[What you should do]
Unless a line falls after the one with "right ear: (53, 564)", retype it exactly from the records below; leave out all pictures.

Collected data
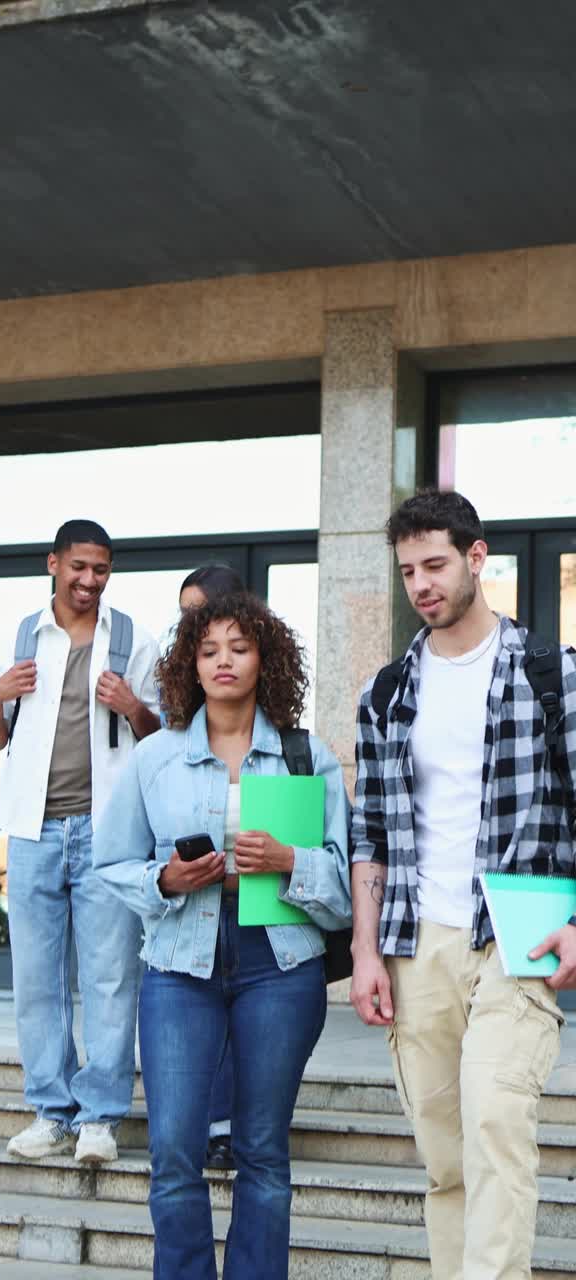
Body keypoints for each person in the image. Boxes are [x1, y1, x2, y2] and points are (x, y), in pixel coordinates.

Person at [350, 488, 576, 1280]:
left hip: (516, 934)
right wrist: (366, 951)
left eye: (435, 563)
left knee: (495, 1125)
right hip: (419, 944)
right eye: (408, 569)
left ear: (478, 558)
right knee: (444, 1156)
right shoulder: (386, 694)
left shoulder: (553, 676)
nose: (421, 583)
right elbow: (369, 835)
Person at [93, 592, 351, 1280]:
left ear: (264, 658)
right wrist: (166, 881)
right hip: (179, 964)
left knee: (262, 1150)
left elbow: (347, 881)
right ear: (190, 666)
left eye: (239, 648)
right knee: (175, 1150)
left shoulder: (307, 756)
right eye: (209, 651)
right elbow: (110, 863)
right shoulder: (155, 759)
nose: (224, 662)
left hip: (280, 963)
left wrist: (292, 863)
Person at [0, 518, 161, 1163]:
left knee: (110, 976)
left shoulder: (133, 638)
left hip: (108, 834)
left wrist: (133, 706)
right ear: (53, 564)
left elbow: (160, 737)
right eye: (78, 566)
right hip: (33, 829)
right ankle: (51, 1113)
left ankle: (100, 1119)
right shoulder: (21, 635)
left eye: (100, 569)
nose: (88, 580)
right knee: (37, 981)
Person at [177, 564, 246, 1170]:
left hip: (254, 903)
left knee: (240, 1024)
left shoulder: (272, 724)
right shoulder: (174, 728)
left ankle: (227, 1125)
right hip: (187, 901)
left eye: (196, 610)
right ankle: (201, 1121)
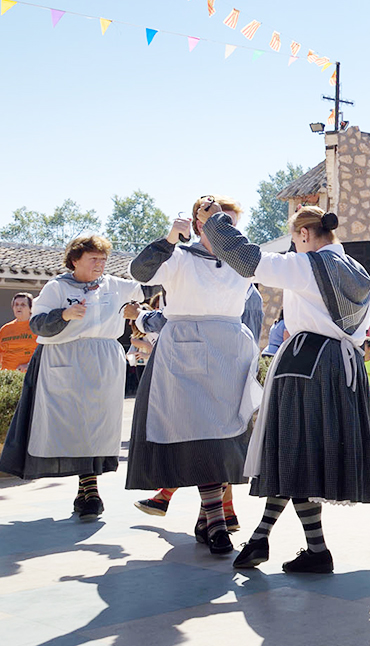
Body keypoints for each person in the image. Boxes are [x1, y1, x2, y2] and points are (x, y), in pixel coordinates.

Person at [203, 205, 370, 574]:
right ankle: (294, 546)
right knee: (301, 460)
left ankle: (266, 540)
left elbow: (248, 259)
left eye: (295, 241)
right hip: (345, 368)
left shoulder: (306, 265)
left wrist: (215, 222)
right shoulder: (359, 272)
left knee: (292, 457)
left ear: (303, 234)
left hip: (306, 364)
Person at [124, 195, 263, 555]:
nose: (227, 230)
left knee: (224, 437)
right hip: (184, 352)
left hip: (230, 353)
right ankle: (216, 522)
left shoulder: (245, 263)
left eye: (230, 223)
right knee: (202, 436)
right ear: (200, 224)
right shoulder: (180, 258)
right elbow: (140, 273)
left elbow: (255, 311)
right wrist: (172, 237)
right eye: (218, 221)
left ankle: (207, 519)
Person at [0, 234, 145, 521]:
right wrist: (64, 314)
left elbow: (151, 283)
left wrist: (136, 310)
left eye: (103, 259)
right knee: (68, 425)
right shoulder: (57, 287)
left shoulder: (115, 285)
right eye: (94, 259)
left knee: (96, 425)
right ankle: (86, 488)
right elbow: (37, 324)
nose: (100, 264)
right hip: (63, 362)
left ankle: (89, 489)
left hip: (103, 362)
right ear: (75, 260)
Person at [1, 293, 38, 372]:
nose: (19, 307)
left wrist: (29, 366)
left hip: (29, 376)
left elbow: (44, 353)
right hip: (7, 378)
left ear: (30, 308)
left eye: (23, 305)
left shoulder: (36, 327)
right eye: (16, 305)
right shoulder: (5, 329)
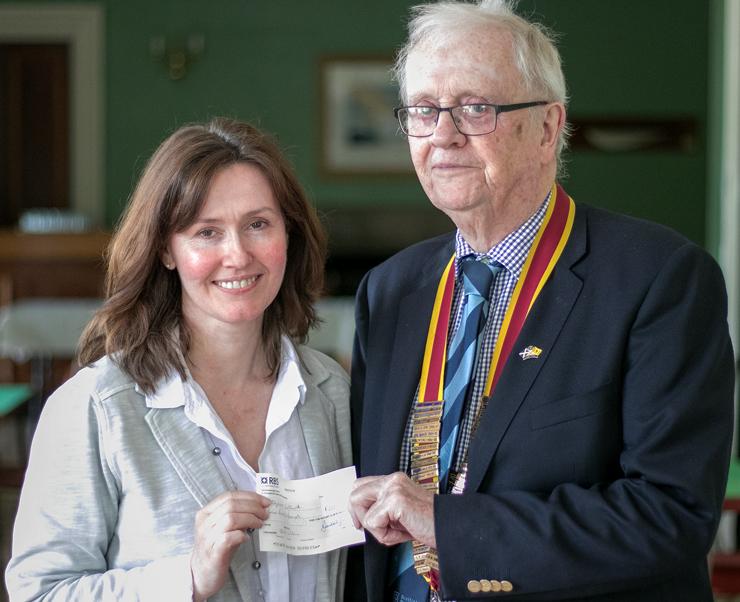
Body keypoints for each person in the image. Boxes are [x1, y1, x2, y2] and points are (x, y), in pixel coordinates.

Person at [347, 1, 735, 601]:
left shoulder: (660, 278)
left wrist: (445, 524)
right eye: (423, 111)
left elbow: (670, 516)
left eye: (475, 108)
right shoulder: (390, 290)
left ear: (550, 126)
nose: (443, 135)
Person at [5, 118, 351, 601]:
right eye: (207, 232)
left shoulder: (331, 391)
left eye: (258, 224)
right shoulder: (94, 408)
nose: (238, 254)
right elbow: (39, 593)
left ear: (287, 237)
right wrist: (186, 577)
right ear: (167, 250)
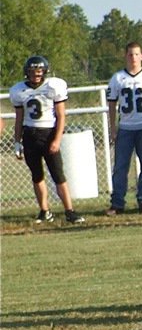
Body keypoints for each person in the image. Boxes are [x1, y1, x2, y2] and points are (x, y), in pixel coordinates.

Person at [9, 55, 85, 224]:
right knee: (37, 175)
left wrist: (57, 139)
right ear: (27, 73)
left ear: (44, 72)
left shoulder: (53, 86)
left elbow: (61, 116)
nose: (36, 75)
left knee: (58, 175)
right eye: (33, 72)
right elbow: (19, 118)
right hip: (30, 135)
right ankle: (45, 211)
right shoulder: (19, 90)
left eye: (39, 71)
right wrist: (16, 142)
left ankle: (69, 211)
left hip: (49, 133)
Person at [105, 42, 142, 214]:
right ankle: (117, 203)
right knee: (120, 167)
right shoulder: (117, 78)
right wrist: (113, 128)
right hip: (125, 126)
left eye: (136, 54)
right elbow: (111, 104)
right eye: (130, 54)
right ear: (126, 56)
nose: (133, 58)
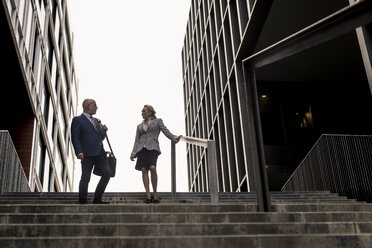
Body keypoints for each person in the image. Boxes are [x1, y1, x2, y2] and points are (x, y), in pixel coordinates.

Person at [130, 105, 181, 203]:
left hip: (153, 148)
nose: (142, 113)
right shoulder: (139, 126)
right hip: (142, 149)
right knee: (144, 170)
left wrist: (174, 138)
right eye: (142, 111)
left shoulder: (158, 121)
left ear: (150, 112)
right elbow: (136, 140)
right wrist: (133, 152)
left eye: (144, 111)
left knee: (152, 168)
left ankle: (155, 194)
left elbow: (165, 131)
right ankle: (148, 195)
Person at [71, 98, 111, 204]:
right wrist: (78, 151)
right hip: (86, 154)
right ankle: (82, 200)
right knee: (85, 176)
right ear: (88, 106)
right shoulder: (78, 120)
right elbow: (75, 137)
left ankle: (97, 198)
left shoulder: (97, 121)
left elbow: (99, 138)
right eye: (95, 105)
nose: (97, 107)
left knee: (107, 173)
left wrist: (103, 131)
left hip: (100, 153)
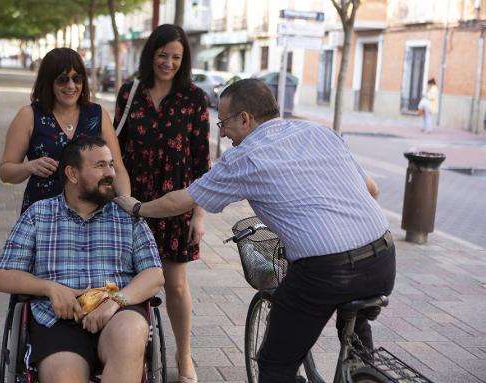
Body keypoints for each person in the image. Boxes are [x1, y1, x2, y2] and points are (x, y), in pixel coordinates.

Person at [115, 78, 396, 383]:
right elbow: (372, 190)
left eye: (223, 122)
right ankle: (363, 369)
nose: (221, 131)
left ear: (245, 119)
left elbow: (179, 201)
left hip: (325, 272)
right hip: (383, 257)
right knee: (354, 325)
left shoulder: (244, 157)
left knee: (275, 365)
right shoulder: (319, 131)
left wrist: (138, 207)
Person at [0, 136, 164, 383]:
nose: (110, 173)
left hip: (117, 312)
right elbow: (3, 276)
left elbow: (154, 274)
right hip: (58, 321)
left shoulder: (127, 217)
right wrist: (50, 288)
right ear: (72, 174)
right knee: (64, 376)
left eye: (111, 165)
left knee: (131, 331)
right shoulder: (39, 215)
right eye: (100, 166)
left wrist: (115, 302)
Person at [113, 24, 210, 383]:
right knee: (128, 280)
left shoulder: (194, 99)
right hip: (131, 204)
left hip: (174, 206)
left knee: (176, 285)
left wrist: (199, 214)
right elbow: (115, 149)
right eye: (162, 54)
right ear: (150, 53)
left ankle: (184, 357)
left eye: (175, 57)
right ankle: (127, 350)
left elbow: (202, 163)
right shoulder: (130, 92)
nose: (167, 62)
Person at [0, 47, 130, 214]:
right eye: (62, 79)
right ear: (48, 82)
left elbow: (118, 169)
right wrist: (29, 167)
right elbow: (6, 172)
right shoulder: (29, 115)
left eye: (77, 79)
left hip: (94, 215)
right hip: (44, 216)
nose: (71, 86)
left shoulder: (97, 114)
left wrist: (127, 204)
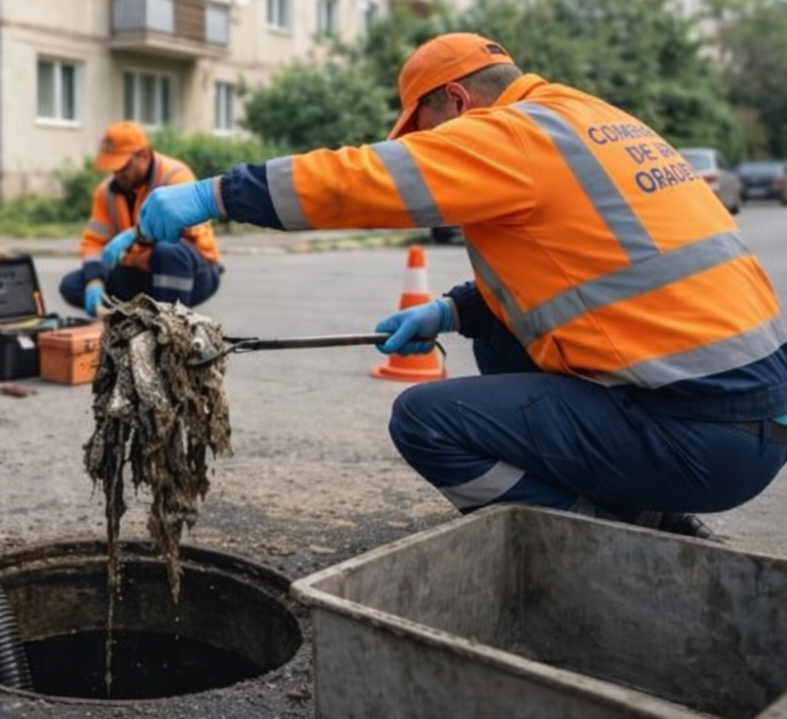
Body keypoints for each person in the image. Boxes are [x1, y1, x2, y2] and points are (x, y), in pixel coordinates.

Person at [136, 31, 787, 537]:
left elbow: (365, 178)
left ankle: (602, 543)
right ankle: (652, 514)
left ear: (455, 101)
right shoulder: (589, 120)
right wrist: (449, 312)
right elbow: (591, 269)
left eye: (422, 132)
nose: (423, 146)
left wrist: (218, 192)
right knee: (500, 349)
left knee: (426, 422)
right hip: (754, 420)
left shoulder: (509, 132)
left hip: (698, 435)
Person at [60, 120, 222, 318]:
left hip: (194, 271)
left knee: (167, 251)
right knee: (73, 285)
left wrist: (138, 233)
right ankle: (137, 325)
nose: (117, 174)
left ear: (144, 155)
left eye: (123, 166)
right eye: (113, 168)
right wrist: (95, 282)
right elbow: (94, 242)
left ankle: (170, 328)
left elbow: (189, 230)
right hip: (143, 272)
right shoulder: (106, 192)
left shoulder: (175, 176)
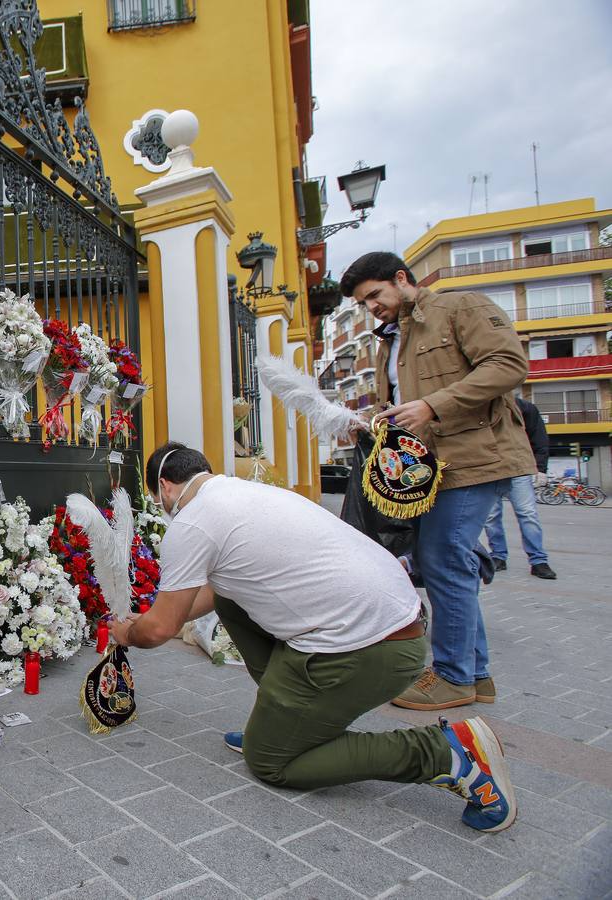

[Exercise output]
Body keypoints for each person in the image. Boxes are [x1, y1, x2, y2] and points are (x, y), in pixel coordinates.

Person at [350, 488, 576, 1280]:
left hip: (516, 934)
right wrist: (366, 951)
left eye: (435, 563)
left knee: (495, 1125)
right hip: (419, 944)
right eye: (408, 569)
left ear: (478, 558)
right knee: (444, 1156)
right shoulder: (386, 694)
left shoulder: (553, 676)
nose: (421, 583)
right elbow: (369, 835)
Person at [93, 592, 351, 1280]:
left ear: (264, 658)
right wrist: (166, 881)
right hip: (179, 964)
left knee: (262, 1150)
left elbow: (347, 881)
right ear: (190, 666)
left eye: (239, 648)
right knee: (175, 1150)
left shoulder: (307, 756)
right eye: (209, 651)
right elbow: (110, 863)
right shoulder: (155, 759)
nose: (224, 662)
left hip: (280, 963)
left wrist: (292, 863)
Person at [0, 518, 161, 1163]:
left knee: (110, 976)
left shoulder: (133, 638)
left hip: (108, 834)
left wrist: (133, 706)
right ear: (53, 564)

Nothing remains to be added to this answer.